Dataset excerpts:
....

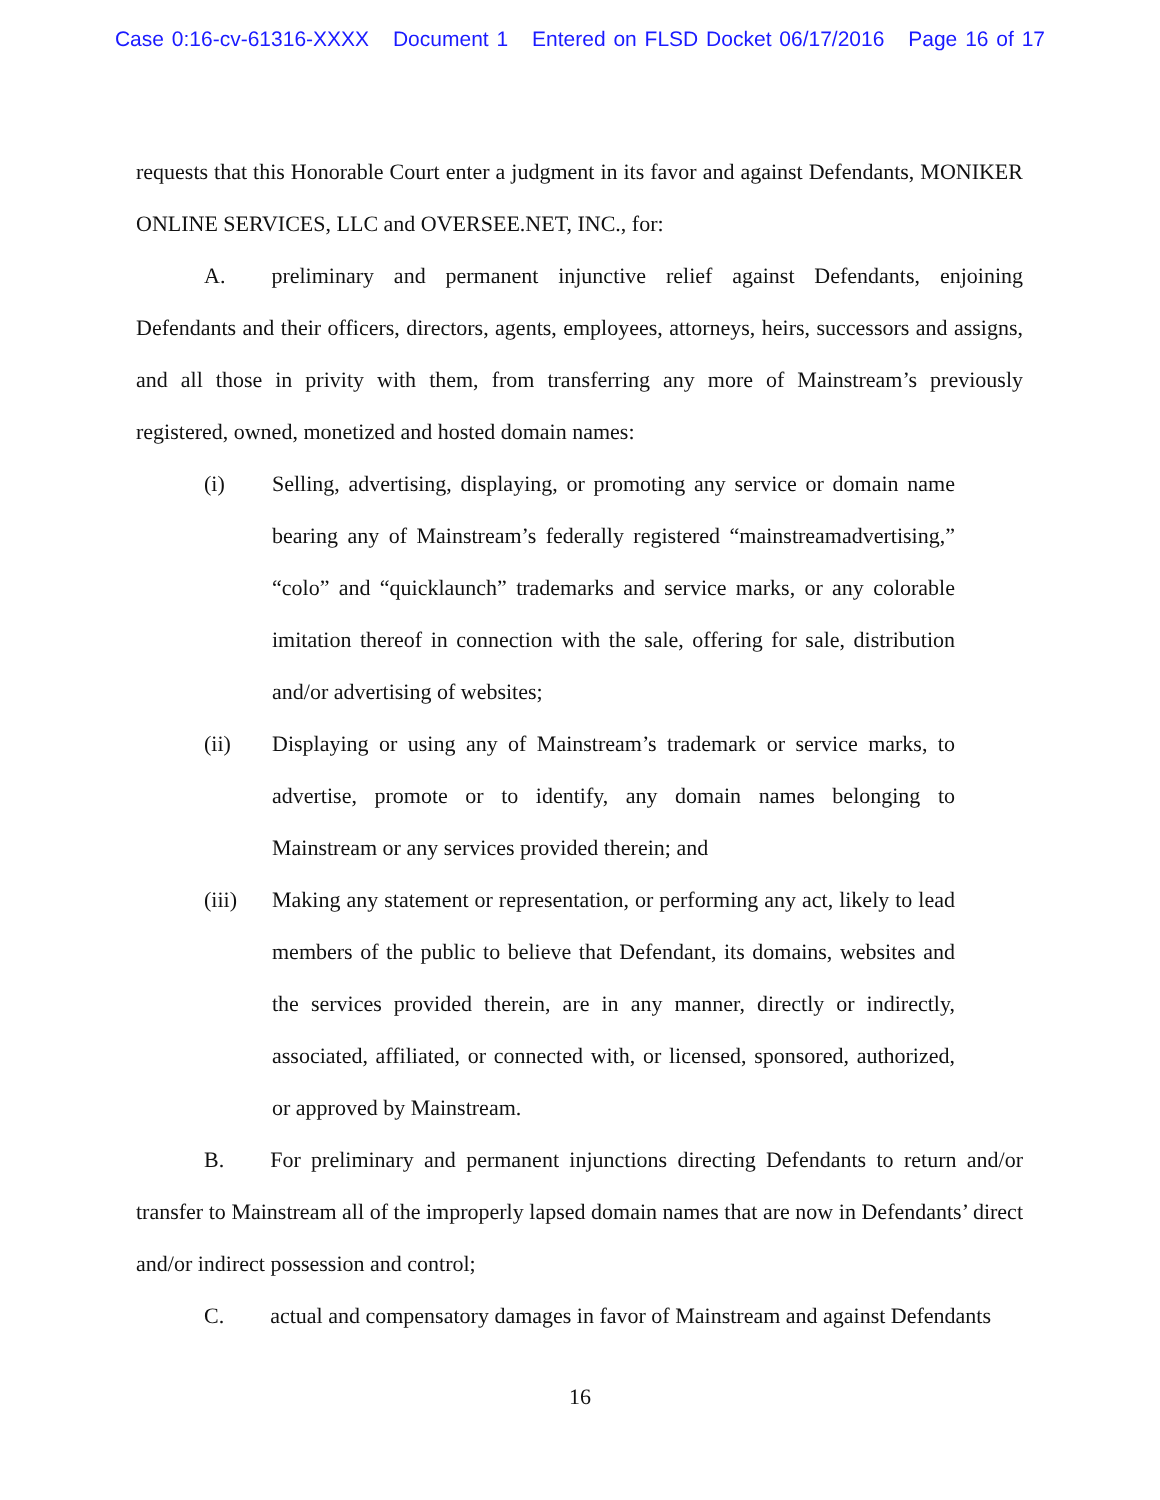Case 0:16-cv-61316-XXXX Document 1 Entered on FLSD Docket 06/17/2016 Page 16 of 17
requests that this Honorable Court enter a judgment in its favor and against Defendants, MONIKER ONLINE SERVICES, LLC and OVERSEE.NET, INC., for:
A. preliminary and permanent injunctive relief against Defendants, enjoining Defendants and their officers, directors, agents, employees, attorneys, heirs, successors and assigns, and all those in privity with them, from transferring any more of Mainstream’s previously registered, owned, monetized and hosted domain names:
(i) Selling, advertising, displaying, or promoting any service or domain name bearing any of Mainstream’s federally registered “mainstreamadvertising,” “colo” and “quicklaunch” trademarks and service marks, or any colorable imitation thereof in connection with the sale, offering for sale, distribution and/or advertising of websites;
(ii) Displaying or using any of Mainstream’s trademark or service marks, to advertise, promote or to identify, any domain names belonging to Mainstream or any services provided therein; and
(iii) Making any statement or representation, or performing any act, likely to lead members of the public to believe that Defendant, its domains, websites and the services provided therein, are in any manner, directly or indirectly, associated, affiliated, or connected with, or licensed, sponsored, authorized, or approved by Mainstream.
B. For preliminary and permanent injunctions directing Defendants to return and/or transfer to Mainstream all of the improperly lapsed domain names that are now in Defendants’ direct and/or indirect possession and control;
C. actual and compensatory damages in favor of Mainstream and against Defendants
16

....

**Exercise directions**
Where a line above holds the string "favor", show that line.

**Response**
requests that this Honorable Court enter a judgment in its favor and against Defendants, MONIKER ONLINE SERVICES, LLC and OVERSEE.NET, INC., for:
C. actual and compensatory damages in favor of Mainstream and against Defendants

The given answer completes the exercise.